━━━ Records shown

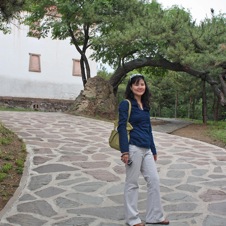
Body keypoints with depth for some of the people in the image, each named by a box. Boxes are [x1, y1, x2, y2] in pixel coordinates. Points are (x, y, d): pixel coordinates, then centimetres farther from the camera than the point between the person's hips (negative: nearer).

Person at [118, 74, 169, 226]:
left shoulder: (145, 105, 16)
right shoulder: (126, 104, -6)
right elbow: (122, 127, -12)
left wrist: (153, 150, 20)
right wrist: (124, 151, -20)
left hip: (146, 149, 7)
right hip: (134, 148, -7)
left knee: (154, 180, 8)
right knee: (132, 183, 2)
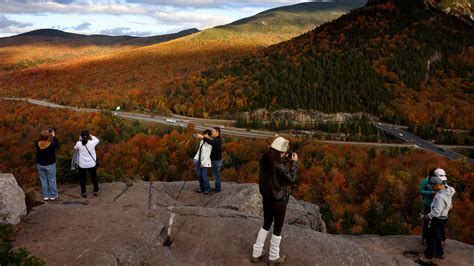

━━━━━━

#### What needs to be done:
Reproduce all of these items word for word, leaving out the pictures.

#### Final answer:
Body keypoints with depth for some of the people in the image, each named by a box. Boxes are [x1, y1, x2, y2] in pixel coordinates. Points are (x, y, d): pixel coordinates, then centimetres farther from the camera than the point between the person's hips (negative: nearer).

Person at [118, 74, 169, 226]:
left shoulder: (145, 105, 16)
right shoulder: (126, 104, -6)
right elbow: (122, 127, -12)
left wrist: (153, 150, 20)
right wrist: (124, 151, -20)
left hip: (146, 149, 7)
right hip: (134, 148, -7)
left knee: (154, 180, 8)
right knee: (132, 183, 2)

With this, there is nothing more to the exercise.